Digital transformation offers a path to translating the promise of core technologies, such as mobility and cloud, into new empowerment and process options, via the creation of a connected workplace where applications and collaboration systems seamlessly connect to the anytime/anywhere/anyplace/any data demands of the modern workforce. And this digital transformation evolution leads in turn to realization of the other top issues shown above: reduced cost, increased profitability and growth, and better processes and customer outcomes.
It is important that the channel step up to helping clients to build digital transformation strategies – because midmarket firms are struggling with a wide range of challenges that impede the evolution to an empowered workforce. From a workforce perspective, digital transformation demands change within both IT and the workforce as a whole. The key digital transformation challenges identified by midmarket firms – are lack of skills, a risk-averse culture and lack of adequate technology to support digitization initiatives.
The third of these issues, adequate technology, is often a digital transformation stumbling block for midmarket IT organizations. The digital transformation vision for employee empowerment includes self-service access to needed applications and data; the reality of many IT shops includes an inability to integrate data across different systems and to deliver it securely on an any place/any device/any application basis, and a mobility strategy that falls short of corporate requirements for security and data protection, auditability and disaster recovery.

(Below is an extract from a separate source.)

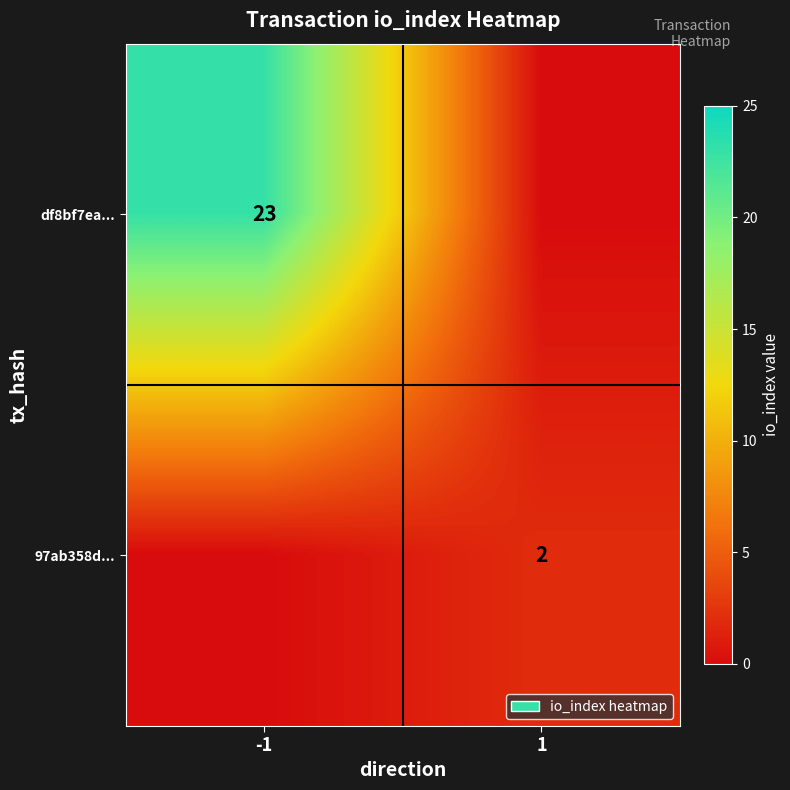

The value of 97ab358d... at 1 is 2. True or false?

True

The second issue, a risk-averse culture, extends beyond IT to executives who have not yet grasped the potential benefits associated with digital transformation – or, in the context of a fast-moving economy, the need for change. In some cases, this may simply reflect a desire to continue with ‘business as usual,’ while in others, it may stem from an inability to see how their firms can bridge the gap from their current reality to a brighter digital transformation future.

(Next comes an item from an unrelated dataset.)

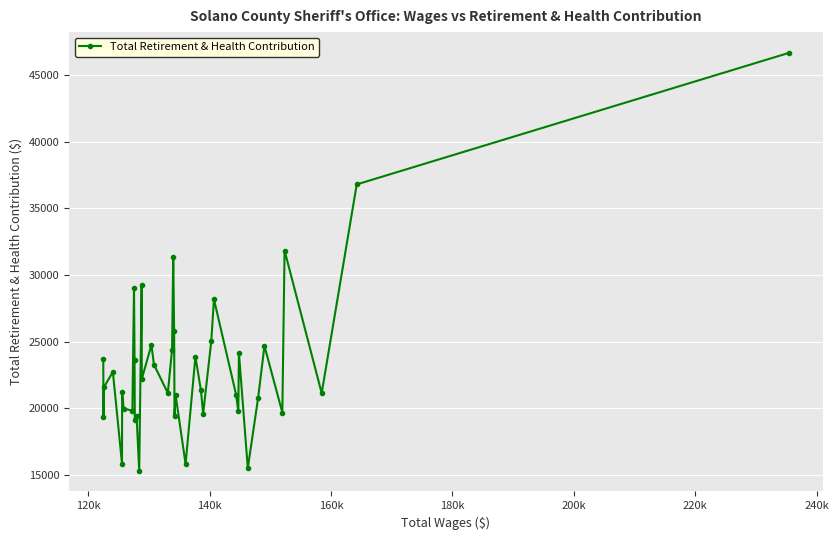

What is the minimum value shown in the chart?

15346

The top issue, lack of skills, is one that needs to be addressed by the channel. It will be years – possibly, decades – before digital transformation skills are so common that every midmarket firm has depth in both IT and in the workforce at large. Until that time, the channel needs to provide leadership to its midmarket clients: it needs to deliver the IT skills and guidance needed to evolve core technology to the point where it supports digital-transformation-ready connected solutions, and it needs to provide the advice that business leaders need, in order to understand and capitalize on the many business benefits that are gained from employee empowerment.
Bridging the gap
Laozi once said that “the journey of a thousand miles begins with one step”. With respect, though, he was not correct: a long and complex journey begins with a vision, and a plan, and proceeds to the steps along the path. What does this mean to growth-focused channel members looking to help clients to ‘bridge the gap’ to employee empowerment?

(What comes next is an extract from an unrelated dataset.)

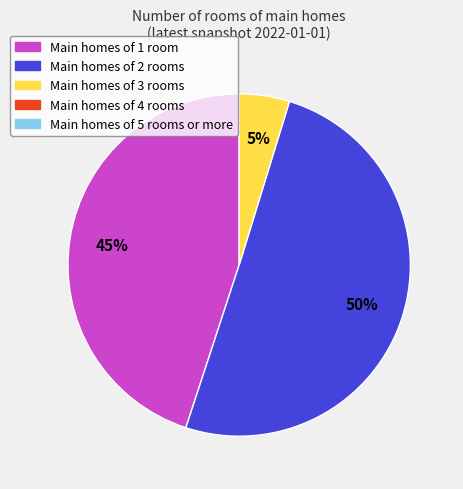

To the nearest percent, what is the average slice percentage?

33%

- From a business perspective, ‘bridging the gap’ means helping executive clients to see the productivity, profitability, agility and innovation potential of an empowered workforce – and perhaps, illustrating as well the possible threat associated with being late to the digital transformation party
- From a technology perspective, ‘bridging the gap’ means delivering a roadmap that shows how current infrastructure can follow a logical path to support for social, self-service and connected, ubiquitous data while enhancing security, backup, audit and DR
- From a skills perspective, midmarket firms need access to professionals who can define the path from basic IT potential to real business benefit – and will find that guidance in the channel, from firms that have themselves made the leap into the digital transformation (DX) future.
Employee empowerment begins with a vision – and a plan. Midmarket clients urgently need advisors who can deliver both – and the business benefits that are unlocked by DX-empowered employees.
Senior executives in midmarket organizations care about digital transformation – and as a result, channel members can leverage their understanding of key Digital transformation objectives and roadmaps into long-term, sustainable relationships with senior decision makers.